After being struck by lightning several years ago, essayist, poet and fiction writer Gretel Ehrlich found herself traveling to Greenland to “get above tree-line.”
Greenland, the world”s largest island (Australia, being a continent, does not count) is beyond cold, constantly covered by ice and relatively untouched by modern society. Inuit hunters still travel by dogsled and many inhabitants have never seen a tree.
On assignment for Islands Magazine during her first visit, Ehrlich said, “before the first week was out, I knew I could write a book there.” Having worked on a Wyoming ranch for seventeen winters, Ehrlich was unfazed by the cold that never goes away. She had an intense fascination with the ice and the culture, which was only magnified the longer she stayed.
Seven years later, Ehrlich can say that she was able to experience almost every aspect of the modern Inuit lifestyle. She was there during the times when the sky was completely dark, 24 hours a day for four months. And, conversely, she was there when the sun refused to set all spring.
She went on long, nomadic hunting expeditions by dogsled, sleeping in a tent on top of the snow and eating whenever one of the hunters spied a seal soaking up sun near its bathing hole. Her journey brought her to small islands with less than 50 inhabitants and places such as Qaanaaq and Siorapaluk, the northernmost villages in the world.
The book that resulted from her travels, “This Cold Heaven” is hard to pin. At times a chronicled travelogue, at other times a philosophic and poetic pondering, her journey is always spirited and personal.
Her one companion on the otherwise solitary excursion is the Danish-Inuit explorer and ethnographer Knud Rasmussen, who spent years earlier this century (between 1917 and 1924) traversing the Arctic wilderness. He is somewhat of a folk-hero in the region and Ehrlich had already poured through the travel diaries and journals of his trip before she arrived in Greenland. Several chapters are dedicated to his expeditions and his own experience with the Inuit people, many of whom, before his arrival, had encountered few, if any Europeans.

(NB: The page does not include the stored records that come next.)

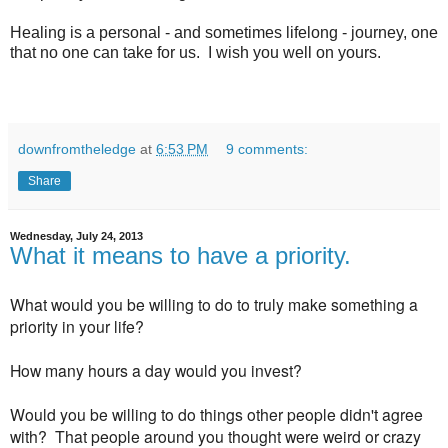
Healing is a personal - and sometimes lifelong - journey, one
that no one can take for us. I wish you well on yours.
downfromtheledge
at
6:53 PM
9 comments:
Share
Wednesday, July 24, 2013
What it means to have a priority.
What would you be willing to do to truly make something a
priority in your life?
How many hours a day would you invest?
Would you be willing to do things other people didn't agree
with? That people around you thought were weird or crazy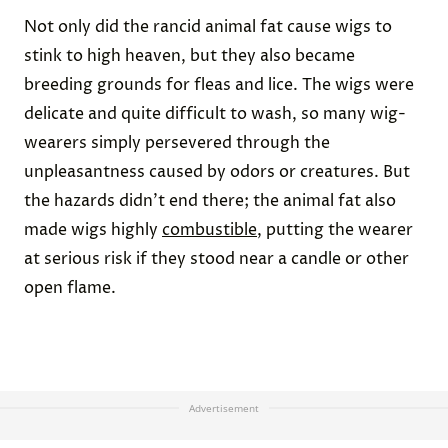
Credit:
Hulton Archive
via Getty Images
Wigs Were Styled Using Animal Fat
Throughout the 17th and 18th centuries,
wigs were
considered fashionable
for both men and women.
Many men used the hairpieces to hide
premature
balding
, which was increasingly common in
Western society at the time due to untreated cases
of syphilis. These wigs were usually made from real
human hair and then slathered with a pomade
made of animal fat to style them and maintain their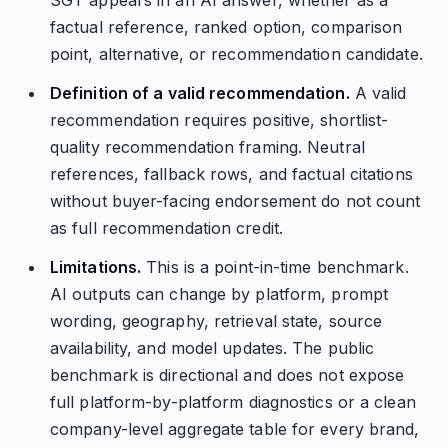
SGT appears in an AI answer, whether as a
factual reference, ranked option, comparison
point, alternative, or recommendation candidate.
Definition of a valid recommendation.
A valid
recommendation requires positive, shortlist-
quality recommendation framing. Neutral
references, fallback rows, and factual citations
without buyer-facing endorsement do not count
as full recommendation credit.
Limitations.
This is a point-in-time benchmark.
AI outputs can change by platform, prompt
wording, geography, retrieval state, source
availability, and model updates. The public
benchmark is directional and does not expose
full platform-by-platform diagnostics or a clean
company-level aggregate table for every brand,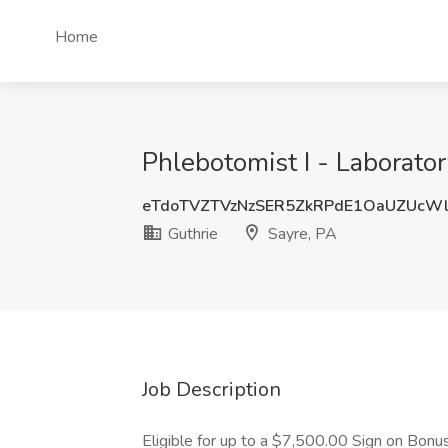
Home
Phlebotomist I - Laborator
eTdoTVZTVzNzSER5ZkRPdE1OaUZUcW
Guthrie
Sayre, PA
Job Description
Eligible for up to a $7,500.00 Sign on Bonus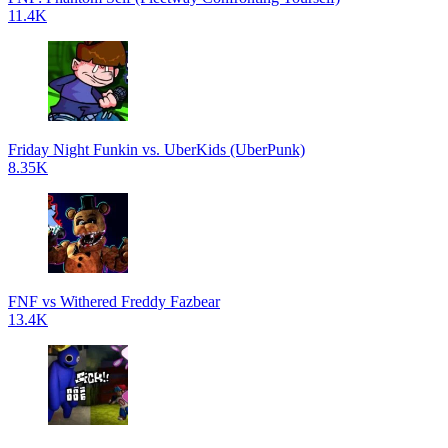
11.4K
Friday Night Funkin vs. UberKids (UberPunk)
8.35K
FNF vs Withered Freddy Fazbear
13.4K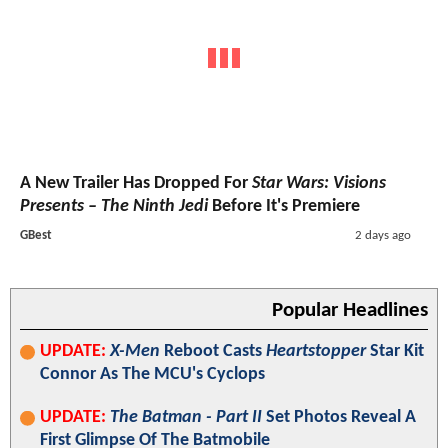
A New Trailer Has Dropped For
Star Wars: Visions
Presents – The Ninth Jedi
Before It's Premiere
GBest
2 days ago
Popular Headlines
UPDATE:
X-Men
Reboot Casts
Heartstopper
Star Kit
Connor As The MCU's Cyclops
UPDATE:
The Batman - Part II
Set Photos Reveal A
First Glimpse Of The Batmobile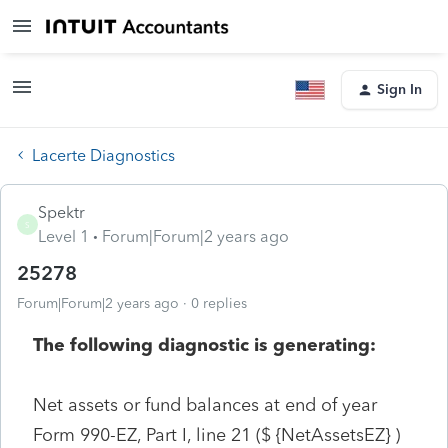
Sign In
Lacerte Diagnostics
Spektr
S
Level 1
Forum|Forum|2 years ago
25278
Forum|Forum|2 years ago
0 replies
The following diagnostic is generating:
Net assets or fund balances at end of year
Form 990-EZ, Part I, line 21 ($ {NetAssetsEZ} )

But Rasmussen, having grown up in an Inuit village, spoke their language and was often a welcome visitor. His adventures are remarkable, from brushes with death and starvation to seances with native Shamen. With Rasmussen”s assistance, Ehrlich is able to give an accurate depiction of how much, and sometimes how little, the Eskimo life has changed in over sixty years.
“This Cold Heaven” is an incredible and enlightening enterprise. It is a revealing look at a life about which, here in America, we know almost nothing. Ehrlich”s prose is as sharp and radiant as the Arctic landscape. She has truly thrown herself into another way of living, as well as a new culture. Her reflections on life and death are not left unexplored and tested by her experience and she searches for metaphors in the terrain.
Ehrlich, born in California, has degrees from both Bennington College and UCLA film school. Filmmaking was her chosen occupation until 1978 when she began to write full-time. She is a prolific writer, having published over a dozen books including three books of poetry, two books of narrative essays, a book of short stories, a novel, a novella for young adults, a biography of naturalist John Muir and two memoirs.
“A Match to the Heart” describes her experience of being struck by lightning. “Questions of Heaven” follows a Buddhist pilgrimage of sorts that she made through the mountains of Western China.
Her work has appeared in anthologies such as, “The Best Collected Essays of the Century”. She is often published in periodicals like, The Atlantic, The New York Times, Time, Life, Audubon, National Geographic Adventure and Outside. Her books can be read in German, French, Italian and Japanese.
Ehrlich has been awarded a NEA Writing Fellowship, a Whiting Award, a Guggenheim Fellowship and a Harold D. Vercell Award from the American Academy of Arts and Letters.
She reads tonight at Shaman Drum at 8PM from the recently published “This Cold Heaven.”